Counterexamples around cardinality (part 2)

I follow on here from the initial article on cardinality. In that article, we have seen that $$\mathbb N$$ contains an infinite countable subset whose complement is also infinite. Namely the subsets of even and odd integers.

Let’s now consider the set $$\mathbb N \times \mathbb N$$. $$\mathbb N \times \mathbb N$$ contains a countable infinite number of copies of $$\mathbb N$$, as for all $$i \in \mathbb N$$, $$\{i\} \times \mathbb N \subset \mathbb N \times \mathbb N$$. Surprisingly, it is however possible to define a bijection between $$\mathbb N \times \mathbb N$$ and $$\mathbb N$$.

$$\mathbb N \times \mathbb N$$ is equinumerous to $$\mathbb N$$

Consider the map $\begin{array}{l|rcl} \varphi : & \mathbb N \times \mathbb N & \longrightarrow & \mathbb N\\ & (n,m) & \longmapsto & 2^{n-1} (2m-1) \end{array}$ $$\varphi$$ is one-to-one. Suppose that $$2^{n_1-1} (2m_1-1) = 2^{n_2-1} (2m_2-1)$$. If $$n_1=1$$, we must also have $$n_2=1$$ as $$2 m_1 – 1$$ is odd. That implies $$(n_1,m_1)=(n_2,m_2)$$. Let’s now suppose $$n_1 >1$$. According to Euclid’s lemma, $$2^{n_1-1}$$ divides $$2^{n_2-1}$$ as $$2^{n_1-1}$$ is even and $$2m_2 – 1$$ odd. By symmetry $$2^{n_2-1}$$ also divides $$2^{n_1-1}$$. Finally, $$2^{n_1 – 1} = 2^{n_2 – 1}$$, $$n_1 = n_2$$ and consequently $$m_1 = m_2$$.

$$\varphi$$ is also onto. $$1$$ is the image of $$(1,1)$$ under $$\varphi$$. Let’s consider $$r > 1$$ integer. According to the unique factorization theorem, $r=p_1^{r_1} p_2^{r_2} \cdots p_s^{r_s}$ where $$p_1 < \dots < p_s$$ is an increasing sequence of primes and $$r_1, \dots, r_s$$ positive integers. If $$p_1 = 2$$, we get $$r = 2^{(r_1 + 1)-1}(2 \cdot 1 - 1)$$ or $$r = 2^{(r_1 + 1)-1}(2 m - 1)$$ with $$2m - 1 = p_2^{r_2} \cdots p_s^{r_s}$$ depending on whether $$s =1$$ or $$s >1$$. And if $$p_1 > 2$$ we can write $$r = 2^{1 – 1} (2m-1)$$ with $$2m-1 = p_1^{r_1} p_2^{r_2} \cdots p_s^{r_s}$$ as $$p_1^{r_1} p_2^{r_2} \cdots p_s^{r_s}$$ is odd. We have proven that any $$r \in \mathbb N$$ has a pre-image under $$\varphi$$.

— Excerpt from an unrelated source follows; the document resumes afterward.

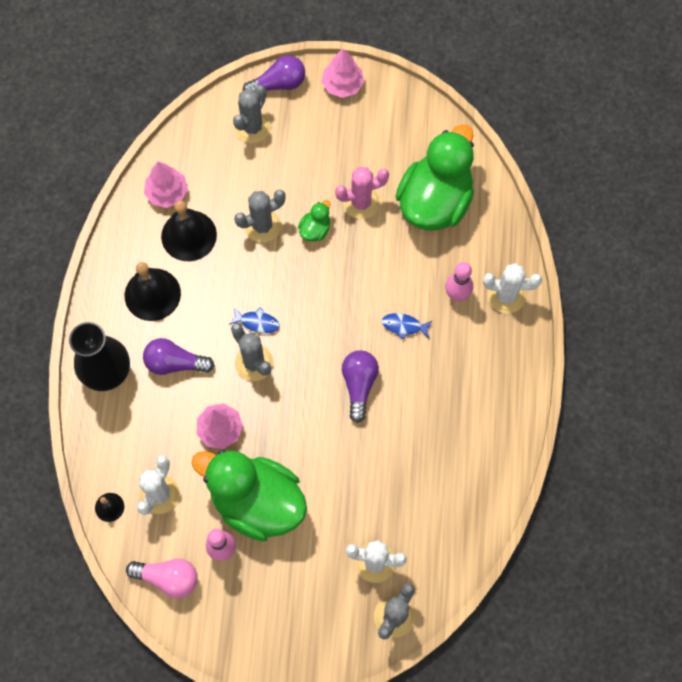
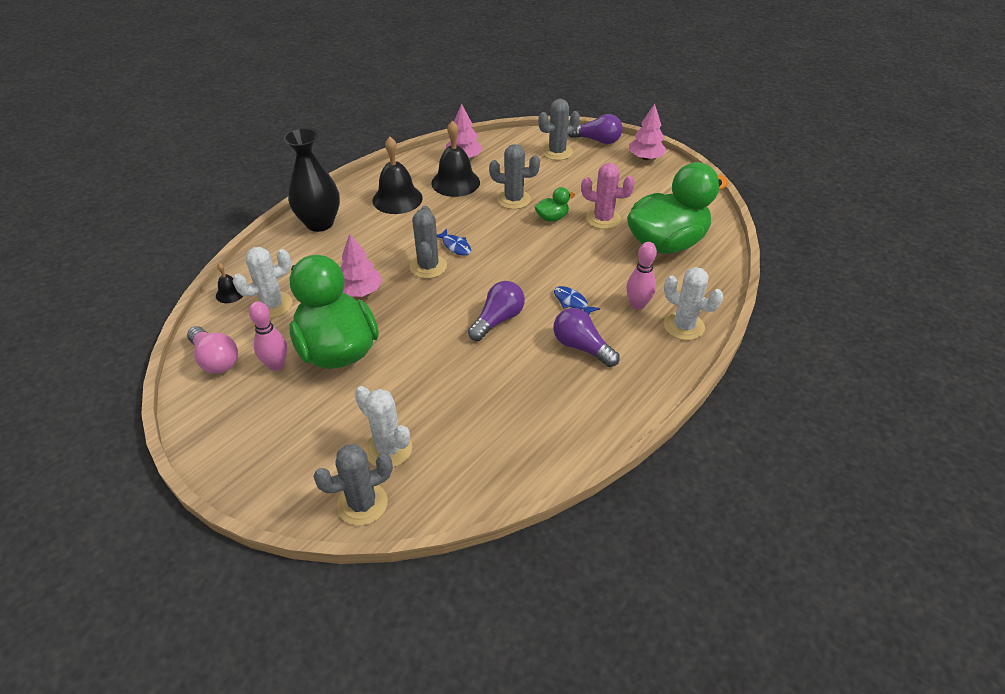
camera: 35 degrees right, 25 degrees down
purple light bulb [143,338,215,375] -> purple light bulb moved to [553,308,620,367]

It is possible to define a bijection between $$\mathbb N$$ and $$\mathbb N \times \mathbb N$$ in a more intuitive way by “counting” the elements of $$\mathbb N \times \mathbb N$$ along diagonals as suggested in the image of the article.

To follow on, it’s time to introduce the Schröder–Bernstein theorem which states that for two sets $$E, F$$, if there exist a one-to-one map from $$E$$ to $$F$$ and a one-to-one map from $$F$$ to $$E$$, there exists a bijection from $$E$$ to $$F$$.

Based on Schröder–Bernstein theorem, we can move to next paragraph.

$$\mathbb Q$$ is equinumerous to $$\mathbb N$$

On one hand, the map
$\begin{array}{l|rcl} \varphi_1 : & \mathbb N & \longrightarrow & \mathbb Q\\ & n & \longmapsto & n \end{array}$ is obviously one-to-one.

On the other hand the map $\begin{array}{l|rcll} \varphi_2 : & \mathbb Q & \longrightarrow & \mathbb N\\ & 0 & \longmapsto & 0 &\\ & \frac{p}{q} & \longmapsto & 2^p(2q-1) & \mathrm{gcd}(p,q)=1, p >0\\ & \frac{p}{q} & \longmapsto & 2^{-p}(2q-1)+1 & \mathrm{gcd}(p,q)=1, p <0 \end{array}$ is also one-to-one. We can therefore conclude according to Schröder–Bernstein theorem that $$\mathbb Q$$ is equinumerous to $$\mathbb N$$. This can seem surprising as $$\mathbb Q$$ is also dense in $$\mathbb R$$, which means that for any $$x < y$$ in $$\mathbb R$$, one can find $$q \in \mathbb Q$$ with $$x < q < y$$. While this is clearly not true for $$\mathbb N$$.